- _Supplied passage_
:::
# Arggggg. NEW Alternator overheated/overvoltage...



## alank2 (Dec 29, 2006)

Hi Everyone,

I'm getting really tired of this car... I really thought I had it all fixed up and went to take it on a small trip tonight. I get about 2 miles from home and the voltmeter (I *always* have one plugged into my cigarette lighter) started becoming erratic. It went from 13.5-14V up to 15, then 16, then 17! It was really freaking me out thinking that it was going to fry the rest of the stuff in the car. I made it home, but smelled some burning. Alternator so HOT it would easily burn skin. I disconnected the battery.

Background: I had a combination flasher that was popping fuses and I had replaced my existing alternator thinking it might be the problem. The new alternator didn't fix that issue, but I figured it was new and it was installed so I left it on.

I still have my old alternator so I am thinking I should put it back in.
:::
Data records:
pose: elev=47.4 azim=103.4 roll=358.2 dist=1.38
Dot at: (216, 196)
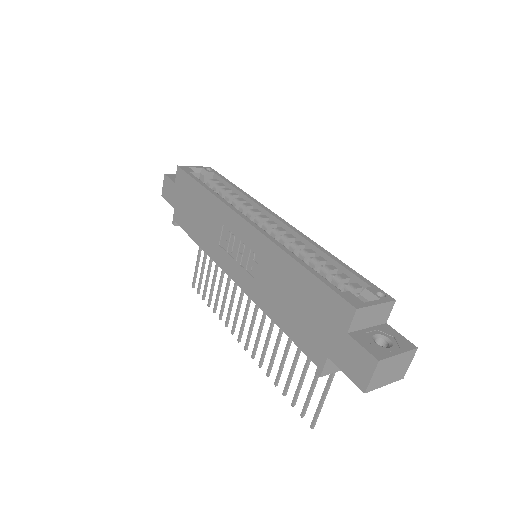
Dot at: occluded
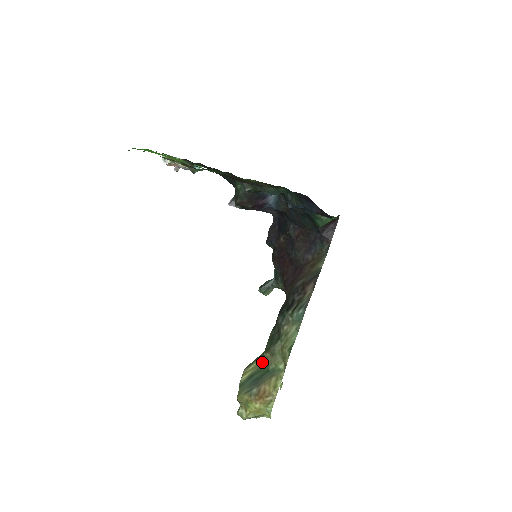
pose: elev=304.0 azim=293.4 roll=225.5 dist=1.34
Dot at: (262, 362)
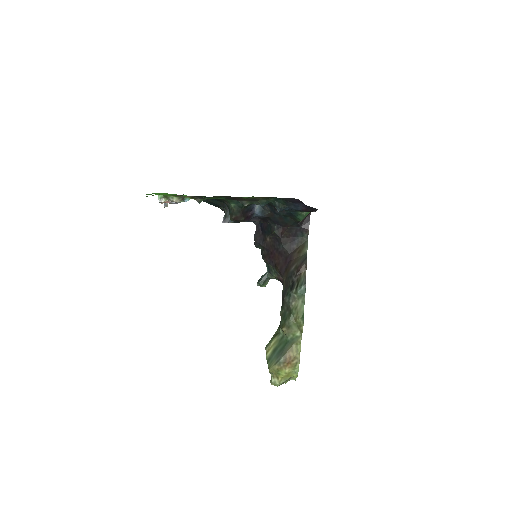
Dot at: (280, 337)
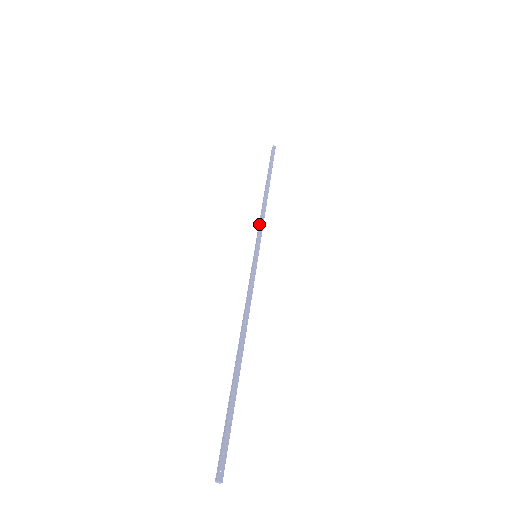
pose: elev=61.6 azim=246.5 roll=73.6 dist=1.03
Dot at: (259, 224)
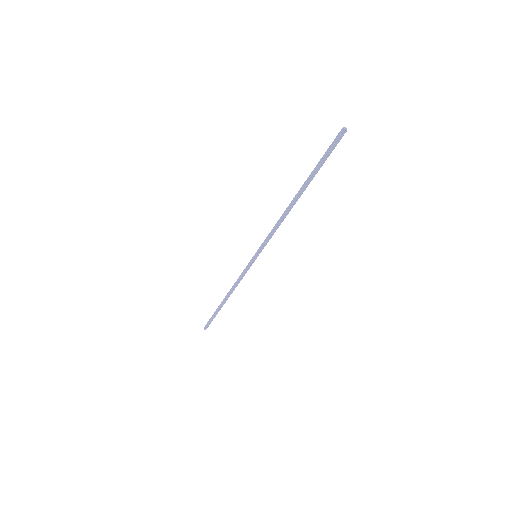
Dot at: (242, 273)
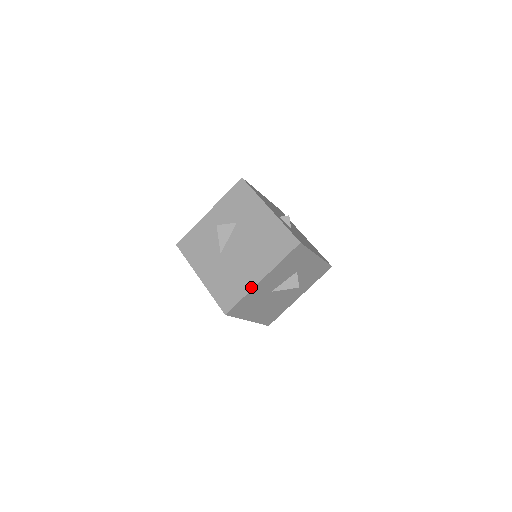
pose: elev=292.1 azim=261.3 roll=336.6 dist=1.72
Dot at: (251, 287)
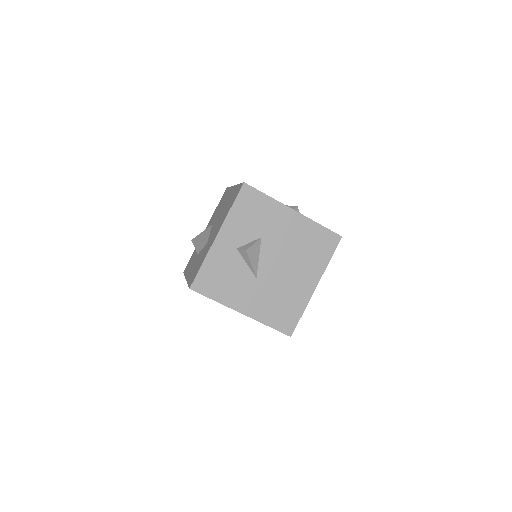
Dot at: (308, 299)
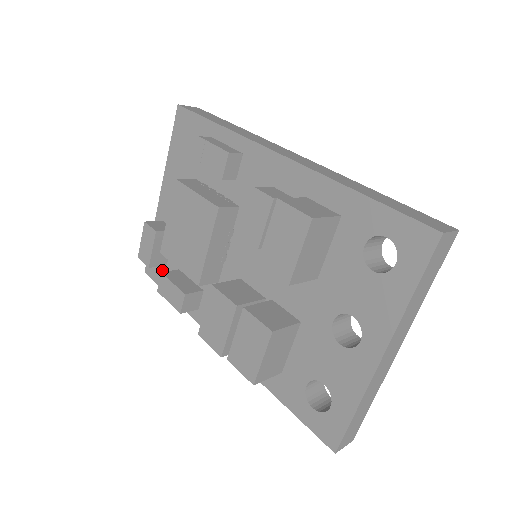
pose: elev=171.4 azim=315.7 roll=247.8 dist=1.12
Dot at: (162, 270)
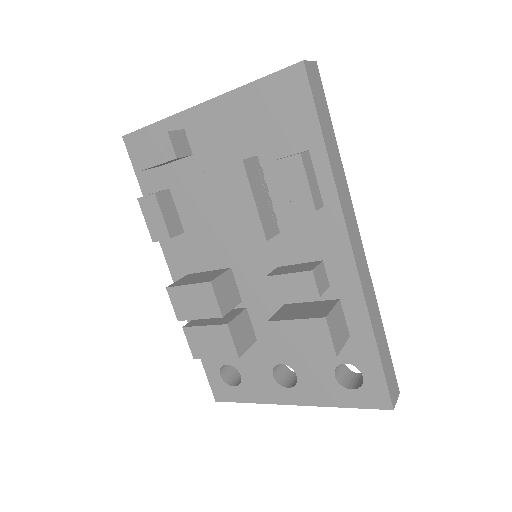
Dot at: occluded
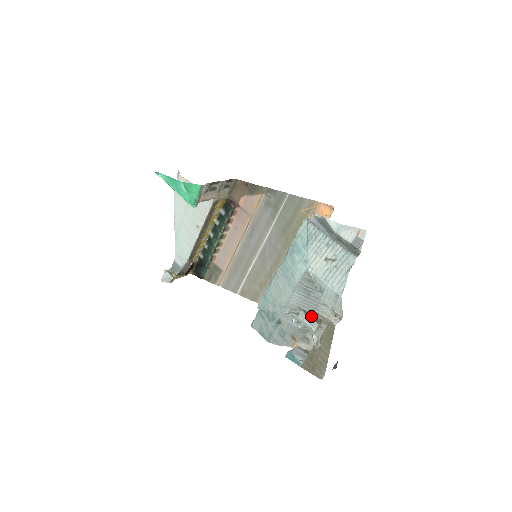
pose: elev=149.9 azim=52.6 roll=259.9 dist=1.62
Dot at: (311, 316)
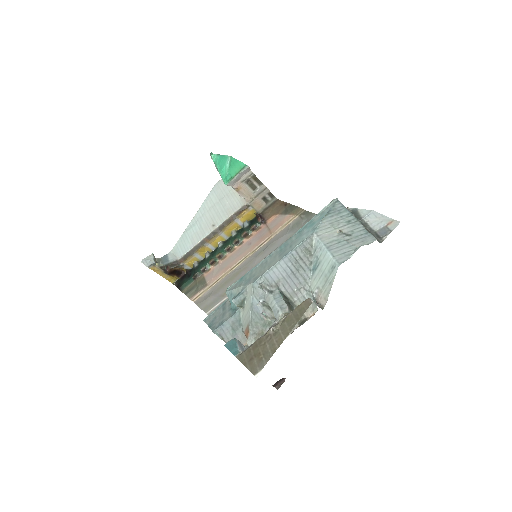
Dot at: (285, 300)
:::
- _Task 1_
Convert the lines of the point correspondence entries into a numbered list, leaving out blank lines and the pictures.
- _Task 2_
Carry on the alternator forum post from the point where it stops.

- _Final result 1_
1. pose: elev=47.4 azim=103.4 roll=358.2 dist=1.38
2. Dot at: (216, 196)
3. Dot at: occluded
4. pose: elev=304.0 azim=293.4 roll=225.5 dist=1.34
5. Dot at: (262, 362)
6. Dot at: (280, 337)
7. pose: elev=61.6 azim=246.5 roll=73.6 dist=1.03
8. Dot at: (259, 224)
9. Dot at: (242, 273)
10. pose: elev=292.1 azim=261.3 roll=336.6 dist=1.72
11. Dot at: (251, 287)
12. Dot at: (308, 299)
13. pose: elev=171.4 azim=315.7 roll=247.8 dist=1.12
14. Dot at: (162, 270)
15. Dot at: occluded
16. pose: elev=149.9 azim=52.6 roll=259.9 dist=1.62
17. Dot at: (311, 316)
18. Dot at: (285, 300)

- _Final result 2_
Do you guys think the new alternator voltage regulator was bad or something?

Could there be something outside of the alternator causing this?

Should I check something before putting the old one back in?

Thanks,

Alan


----------



## alank2 (Dec 29, 2006)

Hi Everyone,

It finally cooled off and so did I so I spent some more time in the garage and swapped back to my old alternator. I'm getting faster at it each time I do it!!

Old one works great. Took it for a ride around and voltage was solid and stable in the high 13's low 14's.

Hopefully it will be running well for awhile now...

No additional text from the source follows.